Descrição do produto
Cassandra Rios
304 páginas
Editora Brasiliense
16 x 23 cm
Numa época em que não se podia falar publicamente sobre lesbianismo e outras formas alternativas de amar, o presente romance funcionou como um verdadeiro manual - um catecismo amoroso, com dicas de locais e advertências contra certos perigos à comunidade. O público, assim como a personagem central, Andréa, é iniciado numa jornada interior de autodescobrimento e afirmação.
Andréa, como a maioria dos homossexuais daquela época, não tem nenhuma imagem lésbica positiva para se espelhar. A Berenice, competente professora de história num mundo machista onde o lesbianismo supostamente não existe nem tem história, cabe a tarefa de guiar a moça numa aprendizagem de sexo, de livros proibidos, de prazeres que não ousam dizer o nome.
As traças narra o desabrochar de uma paixão avassaladora e proibida entre uma jovem de classe média paulistana e uma encantadora mulher mais velha.
Apesar de muitas coisas terem mudado desde a publicação original deste romance, os conflitos e a euforia vividos por Andréa continuam atualíssimo, pois são próprios da paixão. As traças é uma história de amor entre mulheres que optaram por falar, gritar e lutar para não morrerem silenciadas e esmagadas entre as páginas da história.
Rick J. Santos, professor de Literatura e Estudos da Mulher, Nassau Community College, State University of New York
Cassandra Rios
Cassandra Rios, cujo nome real era Odete, nasceu em 1932 em São Paulo e faleceu no dia internacional da mulher, 8 de março de 2002.
Foi uma escritora polêmica, que ficou conhecida pela ousadia de suas obras, consideradas por alguns como pornográficas, por outros como irresistíveis. Nas décadas de 1960 e 1970, foi das escritoras brasileiras que mais vendeu livros, chegando à marca surpreendente de 300 mil exemplares por ano, algo de que apenas Jorge Amado chegava perto na época. Foi também uma das mais perseguidas pela censura, tendo tido nada menos do que 34 de seus romances retirados de circulação pela ditadura militar.

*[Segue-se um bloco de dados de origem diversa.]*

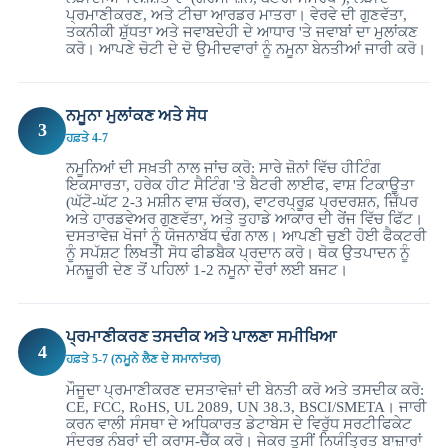
ਪ੍ਰਮਾਣੀਕਰਣ, ਅਤੇ ਟੀਚਾ ਆਰਡਰ ਮਾਤਰਾ। ਵੇਰਵੇ ਦੀ ਗੁਣਵੱਤਾ,
ਤਕਨੀਕੀ ਸ਼ੁੱਧਤਾ ਅਤੇ ਜਵਾਬਦੇਹੀ ਦੇ ਆਧਾਰ 'ਤੇ ਜਵਾਬਾਂ ਦਾ ਮੁਲਾਂਕਣ
ਕਰੋ। ਆਪਣੇ ਚੋਟੀ ਦੇ ਦੋ ਉਮੀਦਵਾਰਾਂ ਨੂੰ ਨਮੂਨਾ ਬੇਨਤੀਆਂ ਜਾਰੀ ਕਰੋ।
ਨਮੂਨਾ ਮੁਲਾਂਕਣ ਅਤੇ ਸੋਧ
3
ਹਫ਼ਤੇ 4-7
ਨਮੂਨਿਆਂ ਦੀ ਸਖ਼ਤੀ ਨਾਲ ਜਾਂਚ ਕਰੋ: ਸਾਰੇ ਜ਼ੋਨਾਂ ਵਿੱਚ ਹੀਟਿੰਗ
ਇਕਸਾਰਤਾ, ਹਰੇਕ ਹੀਟ ਸੈਟਿੰਗ 'ਤੇ ਬੈਟਰੀ ਲਾਈਫ, ਵਾਸ਼ ਟਿਕਾਊਤਾ
(ਘੱਟੋ-ਘੱਟ 2-3 ਮਸ਼ੀਨ ਵਾਸ਼ ਚੱਕਰ), ਵਾਟਰਪ੍ਰੂਫ਼ ਪ੍ਰਦਰਸ਼ਨ, ਜ਼ਿੱਪਰ
ਅਤੇ ਹਾਰਡਵੇਅਰ ਗੁਣਵੱਤਾ, ਅਤੇ ਤੁਹਾਡੇ ਆਕਾਰ ਦੀ ਰੇਂਜ ਵਿੱਚ ਫਿੱਟ।
ਦਸਤਾਵੇਜ਼ ਖੋਜਾਂ ਨੂੰ ਯੋਜਨਾਬੱਧ ਢੰਗ ਨਾਲ। ਆਪਣੀ ਚੁਣੀ ਹੋਈ ਫੈਕਟਰੀ
ਨੂੰ ਸਪੱਸ਼ਟ ਲਿਖਤੀ ਸੋਧ ਫੀਡਬੈਕ ਪ੍ਰਦਾਨ ਕਰੋ। ਥੋਕ ਉਤਪਾਦਨ ਨੂੰ
ਮਨਜ਼ੂਰੀ ਦੇਣ ਤੋਂ ਪਹਿਲਾਂ 1-2 ਨਮੂਨਾ ਦੌਰਾਂ ਲਈ ਬਜਟ।
ਪ੍ਰਮਾਣੀਕਰਣ ਤਸਦੀਕ ਅਤੇ ਪਾਲਣਾ ਸਮੀਖਿਆ
4
ਹਫ਼ਤੇ 5-7 (ਨਮੂਨੇ ਲੈਣ ਦੇ ਸਮਾਨਾਂਤਰ)
ਮੌਜੂਦਾ ਪ੍ਰਮਾਣੀਕਰਣ ਦਸਤਾਵੇਜ਼ਾਂ ਦੀ ਬੇਨਤੀ ਕਰੋ ਅਤੇ ਤਸਦੀਕ ਕਰੋ:
CE, FCC, RoHS, UL 2089, UN 38.3, BSCI/SMETA। ਜਾਰੀ
ਕਰਨ ਵਾਲੀ ਸੰਸਥਾ ਦੇ ਅਧਿਕਾਰਤ ਡੇਟਾਬੇਸ ਦੇ ਵਿਰੁੱਧ ਸਰਟੀਫਿਕੇਟ
ਸੰਦਰਭ ਨੰਬਰਾਂ ਦੀ ਕਰਾਸ-ਚੈੱਕ ਕਰੋ। ਜੇਕਰ ਤੁਸੀਂ ਨਿਯੰਤ੍ਰਿਤ ਬਾਜ਼ਾਰਾਂ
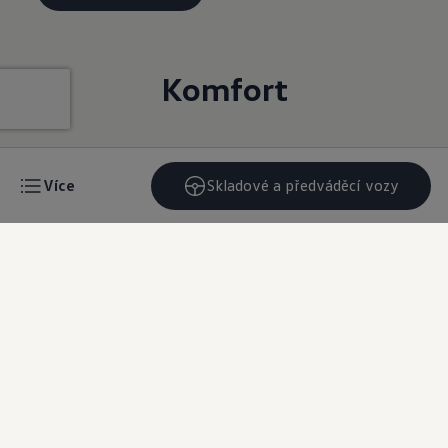
Komfort
Panoramatické střešní okno
Více
Skladové a předváděcí vozy
Nebeské výhledy
Volitelné panoramatické střešní okno, které se
rozprostírá téměř přes celou šíři střechy, je díky své
enormní ploše samo o sobě prvkem, který na sebe
přitahuje pozornost. Ještě krásnější je však výhled na
nebe. Tónované sklo navíc zajišťuje uvnitř vozu
příjemnou teplotu. Před ostrými slunečními paprsky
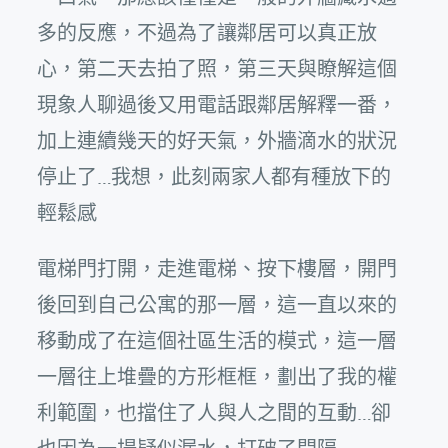
多的反應，不過為了讓鄰居可以真正放
心，第二天去拍了照，第三天與瞭解這個
現象人聊過後又用電話跟鄰居解釋一番，
加上連續幾天的好天氣，外牆滴水的狀況
停止了…我想，此刻兩家人都有種放下的
輕鬆感
電梯門打開，走進電梯、按下樓層，開門
後回到自己公寓的那一層，這一直以來的
移動成了在這個社區生活的模式，這一層
一層往上堆疊的方形框框，劃出了我的權
利範圍，也擋住了人與人之間的互動…卻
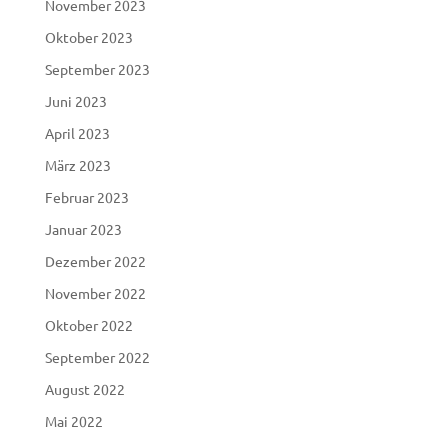
November 2023
Oktober 2023
September 2023
Juni 2023
April 2023
März 2023
Februar 2023
Januar 2023
Dezember 2022
November 2022
Oktober 2022
September 2022
August 2022
Mai 2022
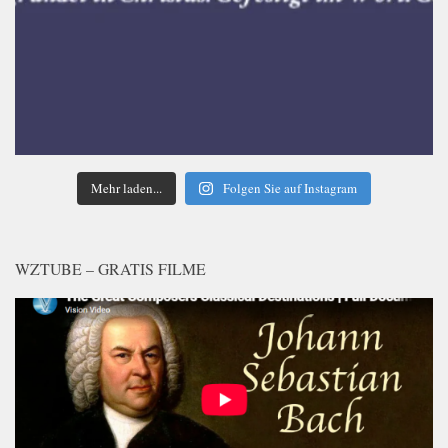
Mehr laden...
Folgen Sie auf Instagram
WZTUBE – GRATIS FILME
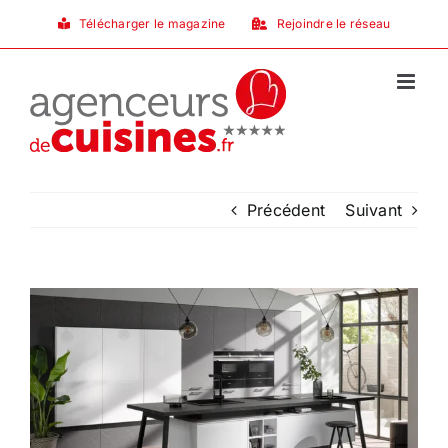
Passer
Télécharger le magazine
Rejoindre le réseau
au
contenu
Précédent
Suivant
Voir
l'image
agrandie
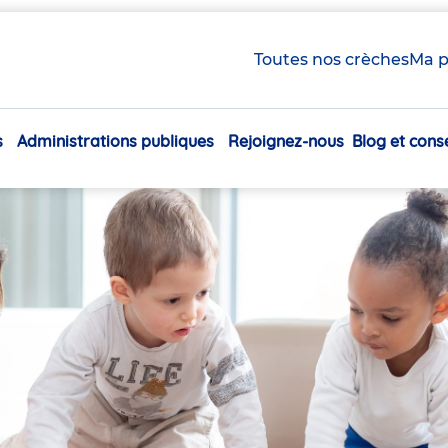
Toutes nos crèches
Ma p
s
Administrations publiques
Rejoignez-nous
Blog et conse
Navigation
principale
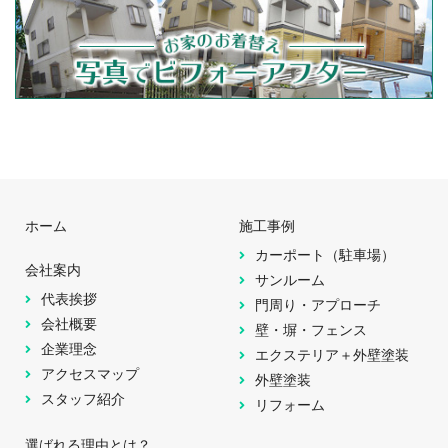
ホーム
施工事例
カーポート（駐車場）
会社案内
サンルーム
代表挨拶
門周り・アプローチ
会社概要
壁・塀・フェンス
企業理念
エクステリア＋外壁塗装
アクセスマップ
外壁塗装
スタッフ紹介
リフォーム
選ばれる理由とは？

Suas obras misturavam lesbianismo, cultos umbandistas, negócios e política, mas ela marcou a imaginação de milhares de adolescentes e jovens com as descrições diretas, sem rodeios, de encontros sexuais os mais variados. Pode-se dizer que foi a primeira escritora brasileira a mostrar a mulher como um ser sexual, com desejos próprios muito além de ter filhos.
Foi também a pioneira em retratar as lésbicas nas letras brasileiras, ainda mais por apresentá-las como pessoas cuja natureza é homossexual, não resultado de doença ou passível de re-educação como se acreditava na época.